2016  Savannah College of Art, Photography,  Studio lecture for Michael James O'Brien (Associate Chair of photography)  students from Professor The Fabricated Image class at for Savannah College of Art and Designs. 

2015 The Georgia Institute of Technology,  Visiting Critic for Design Studio with Herman Howard working on a case study- for Andalusia, the family home of Flannery O'Conner.

2010 Fine Art Department, Studio lecture for drawing students of  William Downs Georgia State University Art Class.

A User's Guide to Modern and Contemporary Art, Studio Talk led by Lisa Kurzner, with Craig Drennen, organized by The Atlanta Contemporary Art Center, Atlanta, Georgia.

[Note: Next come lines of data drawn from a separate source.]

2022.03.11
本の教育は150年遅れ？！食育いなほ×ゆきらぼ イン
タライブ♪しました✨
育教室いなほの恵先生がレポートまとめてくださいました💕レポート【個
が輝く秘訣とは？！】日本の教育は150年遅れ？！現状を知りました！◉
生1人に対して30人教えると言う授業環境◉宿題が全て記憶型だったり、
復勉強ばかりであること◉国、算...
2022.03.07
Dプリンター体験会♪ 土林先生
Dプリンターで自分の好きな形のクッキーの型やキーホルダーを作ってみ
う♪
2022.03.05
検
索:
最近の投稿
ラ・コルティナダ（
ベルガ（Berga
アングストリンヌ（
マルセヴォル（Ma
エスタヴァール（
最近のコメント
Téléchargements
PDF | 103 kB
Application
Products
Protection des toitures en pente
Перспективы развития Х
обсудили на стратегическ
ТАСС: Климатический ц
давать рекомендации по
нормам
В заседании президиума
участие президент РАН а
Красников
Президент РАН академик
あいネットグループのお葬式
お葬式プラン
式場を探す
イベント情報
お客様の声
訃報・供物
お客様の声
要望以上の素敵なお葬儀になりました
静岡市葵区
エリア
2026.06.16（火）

2005 Art Paths: Alternative Careers in the Visual Arts, ArtTable, College Art Association Conference Atlanta, Georgia.

2004 Transitions II, The Georgia Museum of Contemporary Art, Atlanta, GA

In addition to the studio practice, she works on the boards of the Forward Arts Foundation and the Cherokee Garden Library--at the Atlanta History Center, advocating for fellow artists. Previous board work includes the Fulton County Arts Council (2014-2018), and the Castleberry Hill Neighborhood Association.

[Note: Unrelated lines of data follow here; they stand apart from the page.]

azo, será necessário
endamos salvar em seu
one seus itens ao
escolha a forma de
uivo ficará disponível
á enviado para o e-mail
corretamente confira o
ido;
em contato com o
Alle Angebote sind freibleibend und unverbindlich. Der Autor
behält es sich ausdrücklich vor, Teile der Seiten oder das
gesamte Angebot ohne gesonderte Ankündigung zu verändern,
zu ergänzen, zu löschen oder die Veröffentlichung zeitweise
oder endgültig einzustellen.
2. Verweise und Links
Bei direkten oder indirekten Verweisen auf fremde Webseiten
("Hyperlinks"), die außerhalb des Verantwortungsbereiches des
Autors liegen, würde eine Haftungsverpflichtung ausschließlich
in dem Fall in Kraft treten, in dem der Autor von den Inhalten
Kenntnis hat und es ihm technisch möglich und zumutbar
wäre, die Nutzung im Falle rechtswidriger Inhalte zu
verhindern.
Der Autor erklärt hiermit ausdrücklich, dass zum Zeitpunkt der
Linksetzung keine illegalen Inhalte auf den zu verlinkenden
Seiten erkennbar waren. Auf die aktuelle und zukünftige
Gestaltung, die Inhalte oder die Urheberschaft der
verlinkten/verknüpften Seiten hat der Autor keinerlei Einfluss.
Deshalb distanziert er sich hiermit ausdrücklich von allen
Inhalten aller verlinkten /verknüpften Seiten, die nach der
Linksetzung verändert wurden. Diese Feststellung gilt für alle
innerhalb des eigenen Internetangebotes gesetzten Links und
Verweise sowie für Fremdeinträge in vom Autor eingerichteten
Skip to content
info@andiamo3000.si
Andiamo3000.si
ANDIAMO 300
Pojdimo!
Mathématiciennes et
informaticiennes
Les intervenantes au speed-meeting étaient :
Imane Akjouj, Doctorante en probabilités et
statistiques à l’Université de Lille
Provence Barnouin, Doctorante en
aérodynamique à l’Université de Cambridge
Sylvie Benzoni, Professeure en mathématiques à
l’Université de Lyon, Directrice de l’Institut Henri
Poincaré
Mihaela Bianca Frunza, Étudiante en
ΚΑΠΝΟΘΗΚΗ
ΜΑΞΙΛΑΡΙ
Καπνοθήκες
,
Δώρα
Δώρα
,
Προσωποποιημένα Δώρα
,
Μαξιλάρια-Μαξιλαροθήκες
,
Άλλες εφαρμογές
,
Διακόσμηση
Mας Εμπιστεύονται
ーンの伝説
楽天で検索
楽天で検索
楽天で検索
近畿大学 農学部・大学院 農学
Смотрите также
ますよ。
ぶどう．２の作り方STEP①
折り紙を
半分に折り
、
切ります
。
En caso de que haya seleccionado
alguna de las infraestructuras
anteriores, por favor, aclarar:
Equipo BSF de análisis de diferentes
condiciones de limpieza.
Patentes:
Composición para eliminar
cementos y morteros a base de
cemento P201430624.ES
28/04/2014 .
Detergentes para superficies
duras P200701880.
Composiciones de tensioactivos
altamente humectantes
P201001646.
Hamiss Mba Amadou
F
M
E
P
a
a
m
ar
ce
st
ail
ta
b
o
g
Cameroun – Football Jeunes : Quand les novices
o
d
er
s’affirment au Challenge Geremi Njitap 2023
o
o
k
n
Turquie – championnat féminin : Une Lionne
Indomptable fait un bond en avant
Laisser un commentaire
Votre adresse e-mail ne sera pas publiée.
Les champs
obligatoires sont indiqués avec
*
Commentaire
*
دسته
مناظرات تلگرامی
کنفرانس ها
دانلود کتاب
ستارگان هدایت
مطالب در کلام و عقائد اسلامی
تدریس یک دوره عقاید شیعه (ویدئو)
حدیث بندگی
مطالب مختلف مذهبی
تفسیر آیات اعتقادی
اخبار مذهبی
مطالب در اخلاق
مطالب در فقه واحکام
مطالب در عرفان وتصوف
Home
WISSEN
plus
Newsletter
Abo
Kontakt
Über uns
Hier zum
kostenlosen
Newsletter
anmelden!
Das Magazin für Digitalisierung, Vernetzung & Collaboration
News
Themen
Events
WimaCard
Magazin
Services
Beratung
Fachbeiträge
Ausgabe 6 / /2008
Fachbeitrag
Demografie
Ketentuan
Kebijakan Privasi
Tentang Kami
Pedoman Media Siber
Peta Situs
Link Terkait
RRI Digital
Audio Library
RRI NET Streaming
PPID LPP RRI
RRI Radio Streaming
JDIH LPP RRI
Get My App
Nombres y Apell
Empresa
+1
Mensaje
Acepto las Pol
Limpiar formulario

1996 For studio space, Carr and husband Michael Gibson purchased (from brothers Wynn and Ty Pennington) a forgotten old barn Stable 1897  in Snake Nation a.k.a. Castleberry Hill.   "The name Snake Nation is of unknown derivation that was used by the public press during the late-1840s and early 1850s to identify  a settlement along Peters Street from the railroad crossing South Fair Street (that was) devoted almost entirely to the criminal and immoral element."  Franklin Garrett confirms in his Atlanta and Environs.  "Snake Nation was the tenderloin district of the young town for many years." He also commented that law and order were perilously close to extension by 1851. The Atlanta City Council was in deep distress about the faro dens, cockfighting, drinking, prostitution, thievery, and murderous environments. When the 'Orderly' party won the election for mayor, a large body of disguised Atlantans raided Snake Nation and tried to burn it down." The building-Stable 1897, home to the studio, escaped the fire. Over the years they have rented studios to fellow creative Atlantans; Herman Howard,  Marcia Wood,  William Downs,  Patrick Brennan,  JD Walsh,  John Otte,  Paul Pendergrass, and Spencer Sloan.

In 2003 fellow artist, Michael Gibson and Carr started In a garage in an old building in downtown Atlanta. It is large exhibition space when the cars are moved out. They invite artist friends and curator to have shows, sometimes helping with production, hanging, and free promotion. Shows happen as often as possible.